Pour ce qui est de l’effet des demandes contractuelles sur le niveau de cortisol salivaire sécrété par les travailleurs, la littérature offre très peu de réponses. Une étude de Garde et al. (2007) confirment que la différence dans les concentrations de cortisol salivaire du matin versus de l’après-midi est plus grande chez les travailleurs avec heures prolongées. Cela dit, les travailleurs avec les heures prolongées dans cette étude ont plus de pauses durant la journée et donc, peuvent compenser. De cette façon l’impact des heures travaillées est possiblement plus important. Une autre étude affirme que les heures travaillées en supplémentaire corrèlent

positivement avec les mesures de sécrétion de cortisol salivaire (Lundberg et Hellstrom, 2002). Par contre, cette étude n’a mesuré la sécrétion de cortisol salivaire que sur une seule journée, ce qui ne permet pas de voir si les effets se répètent. De plus cette étude fournit des analyses corrélationnelles et ne contrôle pas pour aucune variable qui pourrait être susceptible d’influencer ces résultats. Également, une étude de Marchand et al. (2013) confirme que les heures travaillées agissent comme stresseurs puisqu’elles s’associent positivement aux concentrations de cortisol salivaire. Cela dit, il est à noter que les heures de travail par semaine ont été sondées avant la collecte des échantillons de cortisol salivaire. Ainsi, il est difficile de déterminer si les heures de travail étaient plus ou moins nombreuses au moment de la collecte des échantillons de cortisol salivaire.

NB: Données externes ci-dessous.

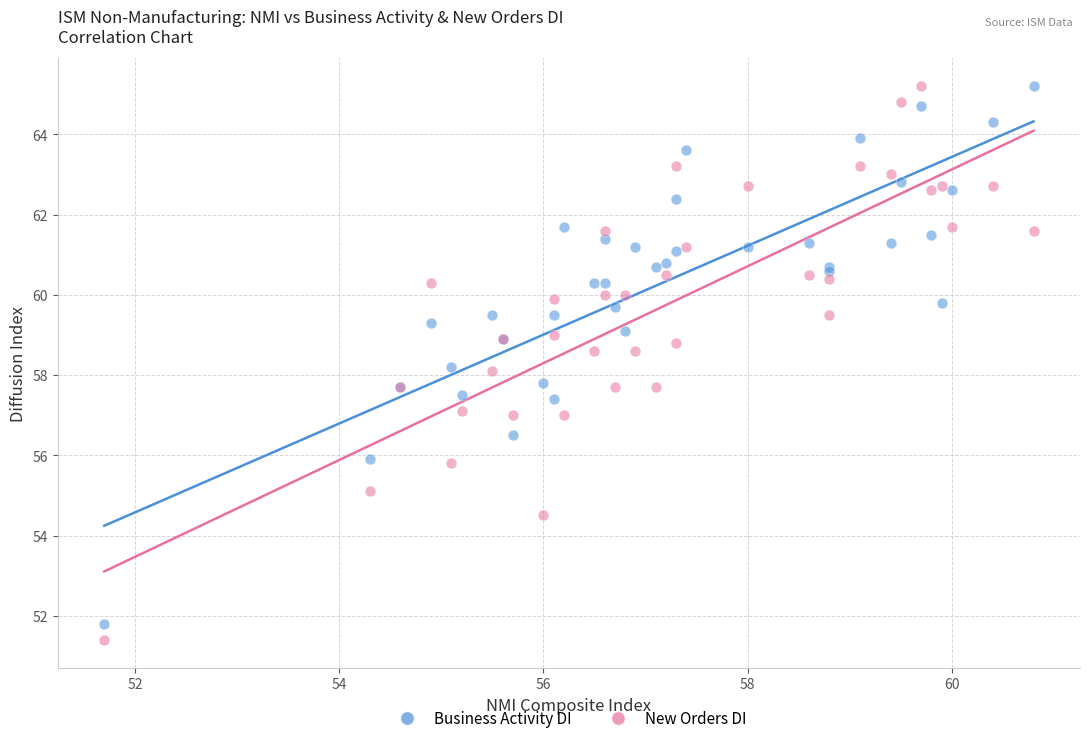

What is the X range (max minus min) for the scatter plot?

9.1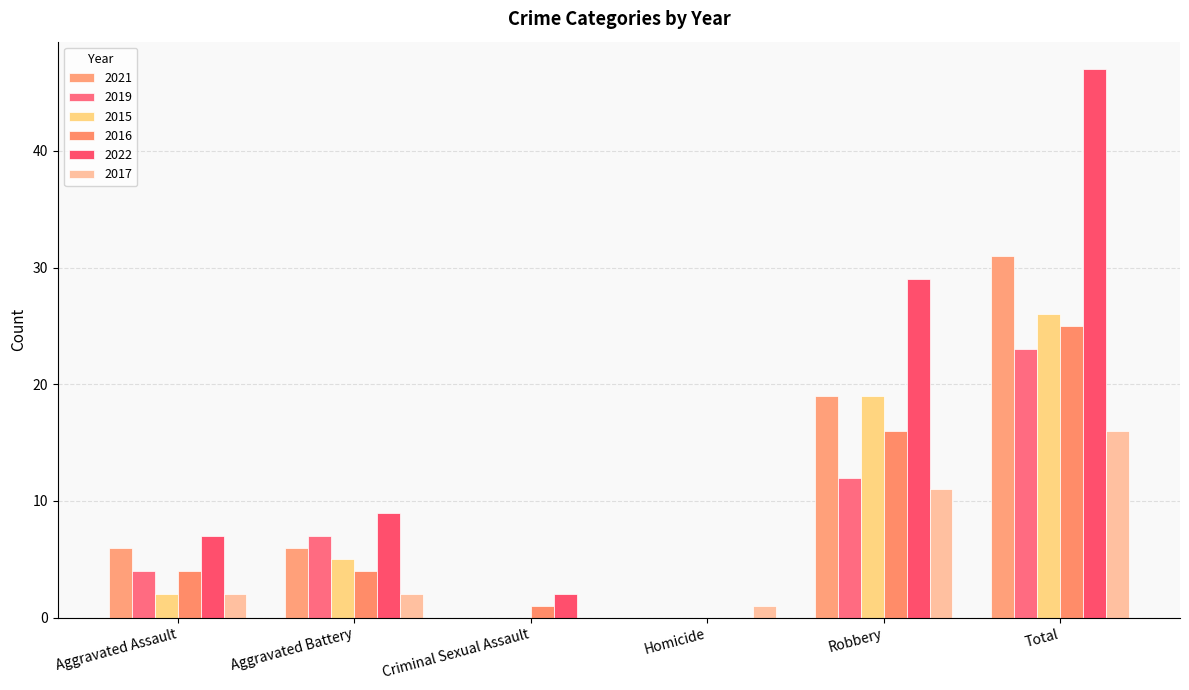

Count the number of categories in the chart.

6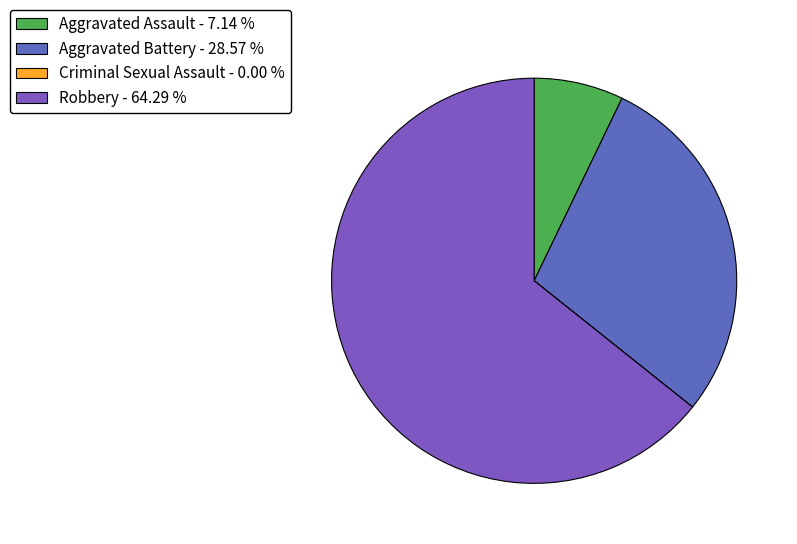

True or false: Aggravated Assault accounts for 14% of the total.

False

Pour leur part, Thomas et al. (2009) en arrivent à une conclusion opposée, soit que les heures travaillées s’associent de manière négative avec la sécrétion de cortisol salivaire mesurée 3 heures après le réveil, et pour les hommes uniquement. Ce résultat peut s’expliquer par le fait que les variables contrôles dans cette étude ne permettent pas de saisir l’ensemble de l’influence hors travail. Autrement dit, il est possible que d’autres facteurs soient intervenus. En ce qui a trait à l’horaire de travail irrégulier, l’étude de Lac et Chamoux (2004) nous apprend qu’un horaire de travail irrégulier conduit à des changements dans les profils de cortisol circadien. Mais on ne connaît pas la nature ou l’ampleur de ces changements. D’autant plus que cette étude comporte un petit échantillon composé uniquement d’hommes dans une seule compagnie avec une seule journée de mesure da la sécrétion de cortisol salivaire, ce qui limite grandement la portée et la généralisation de leur conclusion. De façon générale, on constate que l’effet des demandes contractuelles sur le niveau de cortisol salivaire sécrété n’est pas clair et net, donc mérite qu’on tente de le clarifier dans la présente thèse.